What you are asked to do
Copy out the entries that follow. Leave none out.

Supplied material
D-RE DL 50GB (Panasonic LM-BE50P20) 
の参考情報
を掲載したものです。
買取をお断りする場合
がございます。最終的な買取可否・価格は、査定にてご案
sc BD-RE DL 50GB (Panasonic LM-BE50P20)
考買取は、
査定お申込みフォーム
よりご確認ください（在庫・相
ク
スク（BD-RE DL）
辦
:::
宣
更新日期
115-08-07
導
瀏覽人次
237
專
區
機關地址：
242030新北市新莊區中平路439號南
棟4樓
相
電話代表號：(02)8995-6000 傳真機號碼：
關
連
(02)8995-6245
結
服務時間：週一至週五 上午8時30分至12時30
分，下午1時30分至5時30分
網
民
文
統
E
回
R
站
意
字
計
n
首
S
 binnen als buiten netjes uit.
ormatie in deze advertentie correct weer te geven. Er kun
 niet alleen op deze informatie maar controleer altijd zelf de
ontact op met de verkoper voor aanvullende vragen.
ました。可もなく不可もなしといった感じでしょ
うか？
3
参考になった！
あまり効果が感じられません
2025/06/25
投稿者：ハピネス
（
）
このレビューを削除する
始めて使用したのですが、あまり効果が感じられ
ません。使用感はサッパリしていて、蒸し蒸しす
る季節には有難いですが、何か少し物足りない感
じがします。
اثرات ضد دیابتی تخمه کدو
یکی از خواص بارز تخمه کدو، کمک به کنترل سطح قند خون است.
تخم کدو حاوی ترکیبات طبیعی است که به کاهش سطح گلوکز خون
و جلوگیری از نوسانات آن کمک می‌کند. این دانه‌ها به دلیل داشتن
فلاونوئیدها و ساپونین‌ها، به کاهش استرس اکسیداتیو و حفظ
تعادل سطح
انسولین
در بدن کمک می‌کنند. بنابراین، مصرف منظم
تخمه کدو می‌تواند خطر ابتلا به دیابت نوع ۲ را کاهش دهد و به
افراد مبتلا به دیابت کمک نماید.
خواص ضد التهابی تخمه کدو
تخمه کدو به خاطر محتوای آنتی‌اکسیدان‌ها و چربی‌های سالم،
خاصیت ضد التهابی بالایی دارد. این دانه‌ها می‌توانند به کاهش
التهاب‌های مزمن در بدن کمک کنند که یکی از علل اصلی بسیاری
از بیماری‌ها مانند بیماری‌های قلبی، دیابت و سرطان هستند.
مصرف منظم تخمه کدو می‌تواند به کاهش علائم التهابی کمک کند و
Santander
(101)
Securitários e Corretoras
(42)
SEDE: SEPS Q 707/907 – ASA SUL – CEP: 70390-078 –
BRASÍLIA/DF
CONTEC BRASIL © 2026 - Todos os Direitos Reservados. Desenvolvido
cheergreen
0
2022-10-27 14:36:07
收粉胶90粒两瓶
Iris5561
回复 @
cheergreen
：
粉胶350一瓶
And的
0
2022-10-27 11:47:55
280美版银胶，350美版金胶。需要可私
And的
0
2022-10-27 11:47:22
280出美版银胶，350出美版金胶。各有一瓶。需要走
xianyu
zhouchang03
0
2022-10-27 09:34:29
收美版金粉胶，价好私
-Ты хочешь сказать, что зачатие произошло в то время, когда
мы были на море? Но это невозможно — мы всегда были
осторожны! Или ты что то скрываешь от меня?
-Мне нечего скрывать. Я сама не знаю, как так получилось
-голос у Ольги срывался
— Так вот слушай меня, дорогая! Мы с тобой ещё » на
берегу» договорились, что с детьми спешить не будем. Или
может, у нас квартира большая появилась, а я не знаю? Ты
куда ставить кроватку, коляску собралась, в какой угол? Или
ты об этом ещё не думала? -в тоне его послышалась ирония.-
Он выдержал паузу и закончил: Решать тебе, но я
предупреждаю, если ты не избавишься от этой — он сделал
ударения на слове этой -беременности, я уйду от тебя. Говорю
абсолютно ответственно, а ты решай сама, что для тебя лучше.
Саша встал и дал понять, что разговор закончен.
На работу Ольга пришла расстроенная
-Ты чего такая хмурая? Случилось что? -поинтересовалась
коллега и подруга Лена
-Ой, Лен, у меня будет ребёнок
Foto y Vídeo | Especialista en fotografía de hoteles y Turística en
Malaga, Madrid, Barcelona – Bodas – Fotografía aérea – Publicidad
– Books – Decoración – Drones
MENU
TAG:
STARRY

Answer section
D-RE DL 50GB (Panasonic LM-BE50P20) 
の参考情報
を掲載したものです。
買取をお断りする場合
がございます。最終的な買取可否・価格は、査定にてご案
sc BD-RE DL 50GB (Panasonic LM-BE50P20)
考買取は、
査定お申込みフォーム
よりご確認ください（在庫・相
ク
スク（BD-RE DL）
辦
:::
宣
更新日期
115-08-07
導
瀏覽人次
237
專
區
機關地址：
242030新北市新莊區中平路439號南
棟4樓
相
電話代表號：(02)8995-6000 傳真機號碼：
關
連
(02)8995-6245
結
服務時間：週一至週五 上午8時30分至12時30
分，下午1時30分至5時30分
網
民
文
統
E
回
R
站
意
字
計
n
首
S
 binnen als buiten netjes uit.
ormatie in deze advertentie correct weer te geven. Er kun
 niet alleen op deze informatie maar controleer altijd zelf de
ontact op met de verkoper voor aanvullende vragen.
ました。可もなく不可もなしといった感じでしょ
うか？
3
参考になった！
あまり効果が感じられません
2025/06/25
投稿者：ハピネス
（
）
このレビューを削除する
始めて使用したのですが、あまり効果が感じられ
ません。使用感はサッパリしていて、蒸し蒸しす
る季節には有難いですが、何か少し物足りない感
じがします。
اثرات ضد دیابتی تخمه کدو
یکی از خواص بارز تخمه کدو، کمک به کنترل سطح قند خون است.
تخم کدو حاوی ترکیبات طبیعی است که به کاهش سطح گلوکز خون
و جلوگیری از نوسانات آن کمک می‌کند. این دانه‌ها به دلیل داشتن
فلاونوئیدها و ساپونین‌ها، به کاهش استرس اکسیداتیو و حفظ
تعادل سطح
انسولین
در بدن کمک می‌کنند. بنابراین، مصرف منظم
تخمه کدو می‌تواند خطر ابتلا به دیابت نوع ۲ را کاهش دهد و به
افراد مبتلا به دیابت کمک نماید.
خواص ضد التهابی تخمه کدو
تخمه کدو به خاطر محتوای آنتی‌اکسیدان‌ها و چربی‌های سالم،
خاصیت ضد التهابی بالایی دارد. این دانه‌ها می‌توانند به کاهش
التهاب‌های مزمن در بدن کمک کنند که یکی از علل اصلی بسیاری
از بیماری‌ها مانند بیماری‌های قلبی، دیابت و سرطان هستند.
مصرف منظم تخمه کدو می‌تواند به کاهش علائم التهابی کمک کند و
Santander
(101)
Securitários e Corretoras
(42)
SEDE: SEPS Q 707/907 – ASA SUL – CEP: 70390-078 –
BRASÍLIA/DF
CONTEC BRASIL © 2026 - Todos os Direitos Reservados. Desenvolvido
cheergreen
0
2022-10-27 14:36:07
收粉胶90粒两瓶
Iris5561
回复 @
cheergreen
：
粉胶350一瓶
And的
0
2022-10-27 11:47:55
280美版银胶，350美版金胶。需要可私
And的
0
2022-10-27 11:47:22
280出美版银胶，350出美版金胶。各有一瓶。需要走
xianyu
zhouchang03
0
2022-10-27 09:34:29
收美版金粉胶，价好私
-Ты хочешь сказать, что зачатие произошло в то время, когда
мы были на море? Но это невозможно — мы всегда были
осторожны! Или ты что то скрываешь от меня?
-Мне нечего скрывать. Я сама не знаю, как так получилось
-голос у Ольги срывался
— Так вот слушай меня, дорогая! Мы с тобой ещё » на
берегу» договорились, что с детьми спешить не будем. Или
может, у нас квартира большая появилась, а я не знаю? Ты
куда ставить кроватку, коляску собралась, в какой угол? Или
ты об этом ещё не думала? -в тоне его послышалась ирония.-
Он выдержал паузу и закончил: Решать тебе, но я
предупреждаю, если ты не избавишься от этой — он сделал
ударения на слове этой -беременности, я уйду от тебя. Говорю
абсолютно ответственно, а ты решай сама, что для тебя лучше.
Саша встал и дал понять, что разговор закончен.
На работу Ольга пришла расстроенная
-Ты чего такая хмурая? Случилось что? -поинтересовалась
коллега и подруга Лена
-Ой, Лен, у меня будет ребёнок
Foto y Vídeo | Especialista en fotografía de hoteles y Turística en
Malaga, Madrid, Barcelona – Bodas – Fotografía aérea – Publicidad
– Books – Decoración – Drones
MENU
TAG:
STARRY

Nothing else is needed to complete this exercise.